/---

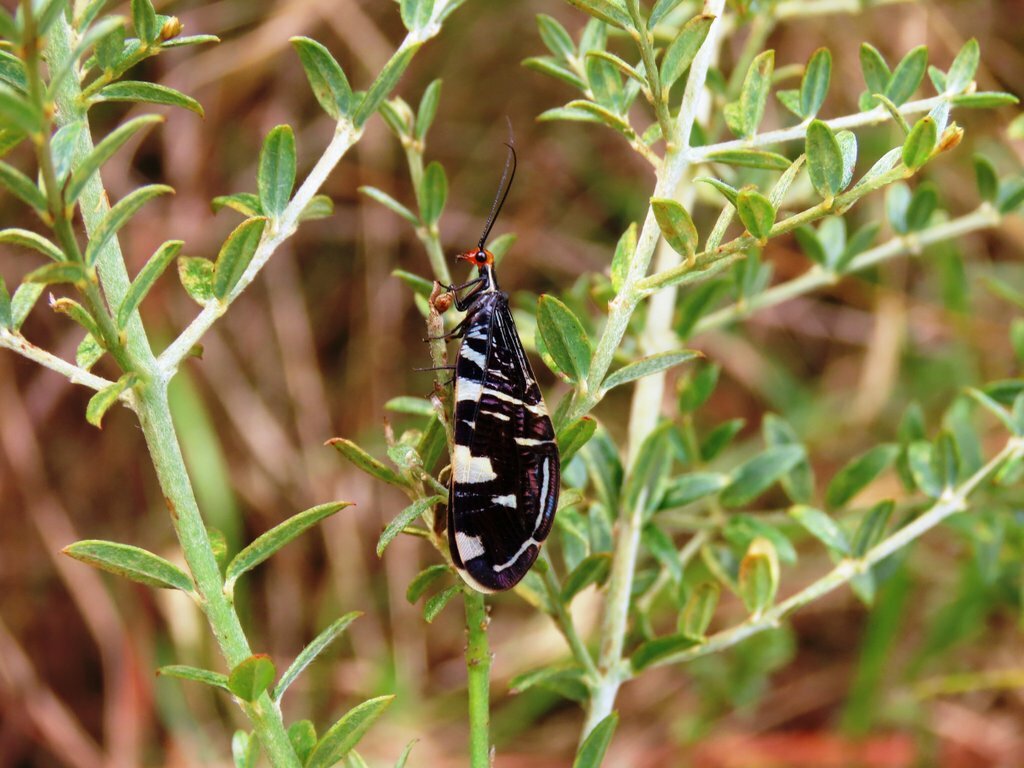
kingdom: Animalia
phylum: Arthropoda
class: Insecta
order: Neuroptera
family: Osmylidae
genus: Porismus
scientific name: Porismus strigatus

\---

__THE EXERCISE__:
Copy out each line of text from the rows above word for word, leaving out the pictures.

__COMPLETE OUTPUT__:
kingdom: Animalia
phylum: Arthropoda
class: Insecta
order: Neuroptera
family: Osmylidae
genus: Porismus
scientific name: Porismus strigatus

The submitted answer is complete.